REQUIRED WORK:
Answer these from the prison camp diary excerpt, numbering your answers to match:
1. How many men escaped during the entry dated May 6 to May 29, 1943?
2. Under the policy John Parsons described, how many prisoners were put in each group?
3. How many dead were remembered at the memorial services on May 30, 1943?
**** EXTRACTED TEXT ****
Joe’s second year in captivity was beginning on his birthday.
May 5, 1943
Hope a year from today I am celebrating my birthday under the Yanks. I'll celebrate today by eating rice and greens soup!
May 6 to May 29, 1943
Food is constantly getting worse and these darn Formosan guards [Japanese guards who previously had duty at the notorious island camps on Taiwan], armed with clubs, are using them plenty every day. Saw a guy get a hose broken across his back yesterday! Two men escaped this week. So far they haven't been able to find them. That of course made things worse. After they escaped, the Japs doubled the guard and made it stricter than ever on us.
‘Made to Dig Their Own Graves’
John Parsons, captured on Bataan in April 1942, described a new policy he witnessed in subsequent escape attempts.
John Parsons
Prisoners were put in groups of ten, a policy which was in effect from then on, and in the event any one man attempted to escape or made any move which might be construed as such, the other nine were put to death with him. When this did happen, the ten condemned were made to dig their own graves the afternoon prior to their deaths. Then four stakes were driven around the pit and the man was tied hand and foot spread-eagle over the hole so he was forced to stare at his own grave all night. In the morning the entire camp was turned out to witness the executions and the condemned were offered a cigarette and a blindfold, the latter of which was usually refused.[42]
‘The Mothers Back Home’
Joe Minder
May 30, 1943
Japs allowed us to have memorial services for the 2,644 who have died since this camp opened, less than a year ago. About 2,100 of us attended the services. It made me shudder when I looked around at the huge crowd and remembered that there was even a larger amount than that piled on top of one another in this small swampy half acre of ground. Only 11 months ago they were all with us, but their fear of the Japs’ clubs is over now. I almost cried when I thought of the mothers back home who are waiting for their return.
May 31 to June 30, 1943
Several papers have been smuggled in from the Filipinos. We understand now why we are getting such rough treatment. Those ‘Yanks’ are kicking the heck out of them now! The Japs are also killing and burning down many Filipinos villages now. Some Filipino guerrillas killed some Jap guards on a bridge near here and the Japs retaliated by dive bombing, and burnt the entire village.
**** INFORMATION GIVEN ****
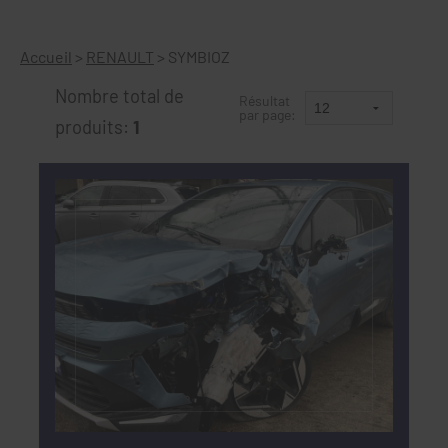
Accueil
>
RENAULT
>
SYMBIOZ
Nombre total de
Résultat
par page:
produits:
1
****
SOLUTION:
1. Two
2. Ten
3. 2,644